Webmentions do get you there - because it's a commenting system. But for finding the center of a community, it seems like you're still reliant on Bluesky or Mastodon or something. (Which doesn't "destroy all websites.") Love the sentiment ofc.
Yet no mention of the real friction: buying a domain and getting hosting set up. There are a number of free alternatives out there but they are not well known by the public.
There's certain level of friction to everything; that acts as a filter to separate those who choose to proceed anyway and those who don't. If you want to start painting, you have to buy a canvas, an easel, brushes, paint and set aside time to actually do it. Some people will abandon it because they like the concept of being someone who paints more than actually doing it. Some will proceed because they want to paint.

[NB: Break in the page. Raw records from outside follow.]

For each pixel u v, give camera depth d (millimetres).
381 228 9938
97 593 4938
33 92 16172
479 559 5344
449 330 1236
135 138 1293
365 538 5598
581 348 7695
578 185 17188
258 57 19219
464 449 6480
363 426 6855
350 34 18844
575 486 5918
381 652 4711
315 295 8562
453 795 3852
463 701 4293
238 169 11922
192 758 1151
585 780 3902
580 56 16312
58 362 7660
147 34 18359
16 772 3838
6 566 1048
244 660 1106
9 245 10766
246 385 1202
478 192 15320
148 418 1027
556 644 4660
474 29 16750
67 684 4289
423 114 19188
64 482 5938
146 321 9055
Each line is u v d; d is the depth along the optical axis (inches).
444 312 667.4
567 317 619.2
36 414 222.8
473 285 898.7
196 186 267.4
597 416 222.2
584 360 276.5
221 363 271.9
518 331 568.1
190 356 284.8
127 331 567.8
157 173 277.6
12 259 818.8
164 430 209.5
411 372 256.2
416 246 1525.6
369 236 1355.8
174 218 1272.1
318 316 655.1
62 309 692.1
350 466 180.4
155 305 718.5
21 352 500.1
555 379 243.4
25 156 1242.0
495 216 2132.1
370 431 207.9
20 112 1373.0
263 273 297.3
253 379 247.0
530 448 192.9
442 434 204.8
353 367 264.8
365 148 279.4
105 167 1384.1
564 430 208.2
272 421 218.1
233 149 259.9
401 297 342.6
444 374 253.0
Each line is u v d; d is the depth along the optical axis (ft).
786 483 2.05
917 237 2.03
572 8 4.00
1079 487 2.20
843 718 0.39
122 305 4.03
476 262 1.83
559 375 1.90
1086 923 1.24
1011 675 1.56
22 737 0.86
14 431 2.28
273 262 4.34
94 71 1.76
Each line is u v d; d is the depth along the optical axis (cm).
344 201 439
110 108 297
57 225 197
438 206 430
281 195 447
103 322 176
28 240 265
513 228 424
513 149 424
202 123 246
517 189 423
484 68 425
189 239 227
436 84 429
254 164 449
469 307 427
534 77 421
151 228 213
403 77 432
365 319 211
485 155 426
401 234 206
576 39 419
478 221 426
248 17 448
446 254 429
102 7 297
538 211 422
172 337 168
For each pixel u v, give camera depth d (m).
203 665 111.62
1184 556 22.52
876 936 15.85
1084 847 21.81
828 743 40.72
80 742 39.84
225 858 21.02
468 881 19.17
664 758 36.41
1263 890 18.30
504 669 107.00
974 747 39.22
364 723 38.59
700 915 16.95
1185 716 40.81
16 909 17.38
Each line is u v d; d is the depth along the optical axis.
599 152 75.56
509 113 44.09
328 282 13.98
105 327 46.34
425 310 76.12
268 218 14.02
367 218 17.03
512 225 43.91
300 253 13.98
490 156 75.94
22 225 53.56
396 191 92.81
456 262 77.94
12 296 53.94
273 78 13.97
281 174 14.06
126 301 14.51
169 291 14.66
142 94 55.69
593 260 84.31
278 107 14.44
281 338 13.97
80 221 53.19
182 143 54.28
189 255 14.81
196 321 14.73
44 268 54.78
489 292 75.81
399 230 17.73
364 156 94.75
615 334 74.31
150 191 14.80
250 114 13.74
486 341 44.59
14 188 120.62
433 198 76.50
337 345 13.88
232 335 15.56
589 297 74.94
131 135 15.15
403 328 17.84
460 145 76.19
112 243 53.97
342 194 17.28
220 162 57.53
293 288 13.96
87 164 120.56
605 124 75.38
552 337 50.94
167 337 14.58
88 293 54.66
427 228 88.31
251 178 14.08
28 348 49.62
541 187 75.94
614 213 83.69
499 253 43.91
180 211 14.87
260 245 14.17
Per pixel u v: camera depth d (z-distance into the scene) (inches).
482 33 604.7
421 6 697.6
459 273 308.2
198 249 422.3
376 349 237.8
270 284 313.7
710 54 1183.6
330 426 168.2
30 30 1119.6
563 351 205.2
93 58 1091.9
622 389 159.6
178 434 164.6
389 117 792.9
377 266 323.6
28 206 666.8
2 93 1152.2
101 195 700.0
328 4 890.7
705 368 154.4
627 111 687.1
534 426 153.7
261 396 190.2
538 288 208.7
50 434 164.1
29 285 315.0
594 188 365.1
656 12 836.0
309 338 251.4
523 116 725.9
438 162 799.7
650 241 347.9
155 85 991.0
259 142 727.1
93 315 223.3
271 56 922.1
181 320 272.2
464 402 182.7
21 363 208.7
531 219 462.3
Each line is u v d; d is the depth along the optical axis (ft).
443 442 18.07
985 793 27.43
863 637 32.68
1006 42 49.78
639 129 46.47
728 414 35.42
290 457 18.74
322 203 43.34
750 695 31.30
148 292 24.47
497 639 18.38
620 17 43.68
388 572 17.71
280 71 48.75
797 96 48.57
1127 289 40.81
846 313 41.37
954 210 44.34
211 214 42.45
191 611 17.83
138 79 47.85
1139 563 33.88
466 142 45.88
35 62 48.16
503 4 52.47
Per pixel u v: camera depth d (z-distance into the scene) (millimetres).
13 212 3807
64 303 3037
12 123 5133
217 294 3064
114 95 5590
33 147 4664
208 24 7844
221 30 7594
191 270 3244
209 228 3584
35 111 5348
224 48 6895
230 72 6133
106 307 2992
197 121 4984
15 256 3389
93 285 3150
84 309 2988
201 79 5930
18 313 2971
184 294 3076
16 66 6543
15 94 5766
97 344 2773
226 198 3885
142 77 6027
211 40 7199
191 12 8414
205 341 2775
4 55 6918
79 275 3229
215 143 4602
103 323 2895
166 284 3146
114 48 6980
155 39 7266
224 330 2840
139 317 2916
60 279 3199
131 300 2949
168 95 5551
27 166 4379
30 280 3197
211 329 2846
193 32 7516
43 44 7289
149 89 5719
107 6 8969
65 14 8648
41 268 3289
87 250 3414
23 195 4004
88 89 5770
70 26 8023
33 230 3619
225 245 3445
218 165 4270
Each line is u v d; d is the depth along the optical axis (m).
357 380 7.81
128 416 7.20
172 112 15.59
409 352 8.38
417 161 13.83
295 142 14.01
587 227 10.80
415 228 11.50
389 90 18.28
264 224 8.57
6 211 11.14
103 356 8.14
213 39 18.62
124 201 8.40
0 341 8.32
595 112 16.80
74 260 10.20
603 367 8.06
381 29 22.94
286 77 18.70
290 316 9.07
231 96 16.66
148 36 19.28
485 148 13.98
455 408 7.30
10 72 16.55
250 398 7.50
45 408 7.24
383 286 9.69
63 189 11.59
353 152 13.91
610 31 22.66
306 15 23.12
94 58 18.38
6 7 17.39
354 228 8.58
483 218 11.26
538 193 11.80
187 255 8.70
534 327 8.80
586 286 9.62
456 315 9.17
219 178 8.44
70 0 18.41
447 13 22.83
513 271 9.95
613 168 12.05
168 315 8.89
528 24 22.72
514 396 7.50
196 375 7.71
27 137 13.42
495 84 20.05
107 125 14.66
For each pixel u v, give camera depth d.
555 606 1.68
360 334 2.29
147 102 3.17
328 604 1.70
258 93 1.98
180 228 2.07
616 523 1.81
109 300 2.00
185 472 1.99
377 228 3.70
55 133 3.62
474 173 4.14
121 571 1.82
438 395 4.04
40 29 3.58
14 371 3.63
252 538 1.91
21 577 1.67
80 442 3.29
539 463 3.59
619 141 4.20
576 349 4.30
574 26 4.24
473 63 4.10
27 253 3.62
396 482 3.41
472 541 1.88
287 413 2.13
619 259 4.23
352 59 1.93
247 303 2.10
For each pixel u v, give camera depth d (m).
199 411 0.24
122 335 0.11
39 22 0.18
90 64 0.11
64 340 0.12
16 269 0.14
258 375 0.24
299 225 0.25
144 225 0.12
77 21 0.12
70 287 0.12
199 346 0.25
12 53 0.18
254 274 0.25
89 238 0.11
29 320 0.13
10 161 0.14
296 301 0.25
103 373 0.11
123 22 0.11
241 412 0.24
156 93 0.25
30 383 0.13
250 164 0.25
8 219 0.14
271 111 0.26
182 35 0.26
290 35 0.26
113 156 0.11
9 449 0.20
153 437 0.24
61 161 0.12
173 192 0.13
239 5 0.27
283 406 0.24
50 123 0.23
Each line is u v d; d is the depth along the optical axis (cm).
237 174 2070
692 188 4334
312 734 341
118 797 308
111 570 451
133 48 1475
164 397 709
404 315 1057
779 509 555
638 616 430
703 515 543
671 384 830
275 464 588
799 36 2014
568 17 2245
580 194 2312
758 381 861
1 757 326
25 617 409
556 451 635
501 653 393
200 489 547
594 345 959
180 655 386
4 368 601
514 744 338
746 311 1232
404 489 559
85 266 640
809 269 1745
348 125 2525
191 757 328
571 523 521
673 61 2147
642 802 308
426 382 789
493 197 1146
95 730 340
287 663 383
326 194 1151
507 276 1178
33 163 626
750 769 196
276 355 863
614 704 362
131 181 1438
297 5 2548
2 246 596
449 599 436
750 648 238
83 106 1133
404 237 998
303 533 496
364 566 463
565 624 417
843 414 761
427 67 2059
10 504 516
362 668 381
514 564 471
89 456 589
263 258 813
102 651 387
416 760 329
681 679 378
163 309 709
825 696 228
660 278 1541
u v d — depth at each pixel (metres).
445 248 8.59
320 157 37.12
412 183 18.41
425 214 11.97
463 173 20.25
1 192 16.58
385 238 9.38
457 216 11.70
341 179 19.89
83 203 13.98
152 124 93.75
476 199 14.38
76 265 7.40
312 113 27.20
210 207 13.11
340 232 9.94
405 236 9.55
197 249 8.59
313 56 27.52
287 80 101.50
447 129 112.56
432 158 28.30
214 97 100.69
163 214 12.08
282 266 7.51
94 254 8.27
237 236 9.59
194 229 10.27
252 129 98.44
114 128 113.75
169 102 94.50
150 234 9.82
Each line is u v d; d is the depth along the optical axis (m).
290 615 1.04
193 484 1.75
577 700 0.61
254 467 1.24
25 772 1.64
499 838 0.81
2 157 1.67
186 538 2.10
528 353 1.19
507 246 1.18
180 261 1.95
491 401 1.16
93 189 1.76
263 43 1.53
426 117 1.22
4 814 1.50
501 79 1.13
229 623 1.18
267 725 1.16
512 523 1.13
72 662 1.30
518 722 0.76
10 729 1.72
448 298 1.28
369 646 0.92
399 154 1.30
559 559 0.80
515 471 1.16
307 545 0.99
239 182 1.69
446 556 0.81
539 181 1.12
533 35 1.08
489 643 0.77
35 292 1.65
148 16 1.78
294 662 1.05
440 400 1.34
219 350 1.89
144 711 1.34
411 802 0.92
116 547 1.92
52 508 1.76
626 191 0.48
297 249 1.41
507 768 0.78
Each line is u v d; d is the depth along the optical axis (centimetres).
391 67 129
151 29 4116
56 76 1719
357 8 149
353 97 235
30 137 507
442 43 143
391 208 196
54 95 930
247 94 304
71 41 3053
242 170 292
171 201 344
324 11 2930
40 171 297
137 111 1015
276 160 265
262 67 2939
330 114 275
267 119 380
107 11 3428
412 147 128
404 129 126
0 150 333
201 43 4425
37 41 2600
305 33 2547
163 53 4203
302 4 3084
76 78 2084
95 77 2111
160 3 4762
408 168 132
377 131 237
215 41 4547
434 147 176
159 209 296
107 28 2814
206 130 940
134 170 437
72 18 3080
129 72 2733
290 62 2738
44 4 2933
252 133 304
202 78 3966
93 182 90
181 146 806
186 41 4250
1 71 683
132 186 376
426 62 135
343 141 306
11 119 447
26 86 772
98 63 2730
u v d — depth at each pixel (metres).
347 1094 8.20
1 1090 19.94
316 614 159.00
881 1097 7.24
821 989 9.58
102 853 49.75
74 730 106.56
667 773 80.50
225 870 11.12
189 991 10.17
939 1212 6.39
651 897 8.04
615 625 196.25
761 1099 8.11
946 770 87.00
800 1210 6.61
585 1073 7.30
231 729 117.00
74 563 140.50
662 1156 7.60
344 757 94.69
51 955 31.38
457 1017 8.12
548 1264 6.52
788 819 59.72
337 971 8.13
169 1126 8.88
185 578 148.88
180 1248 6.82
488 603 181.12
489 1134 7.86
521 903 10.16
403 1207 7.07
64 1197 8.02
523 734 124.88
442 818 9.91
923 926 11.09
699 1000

The same goes for website creation. You can post text, pictures and images on any social media site. The independent web is never going to be able to match that level of usability, and IMO it shouldn't try to. Part of the reason the indie web is interesting is because it's full of people who found their way towards wanting to build their own site.
Neocities is fairly well known and often listed in present-day personal website tutorials. Wordpress.com is also still there. Even if you get your own domain & hosting you usually have a nice web interface to drop the htmls into unlike in the old days when you had to FTP into the server and all that.
Manually writing html is more of a barrier than this. Back then there was a multitude of wysiwyg html editors like FrontPage, or Composer which was bundled with Netscape Navigator.
Alas, HN does not belong to us, and the existence of projects like this are subject to the whims of the legal owners of HN.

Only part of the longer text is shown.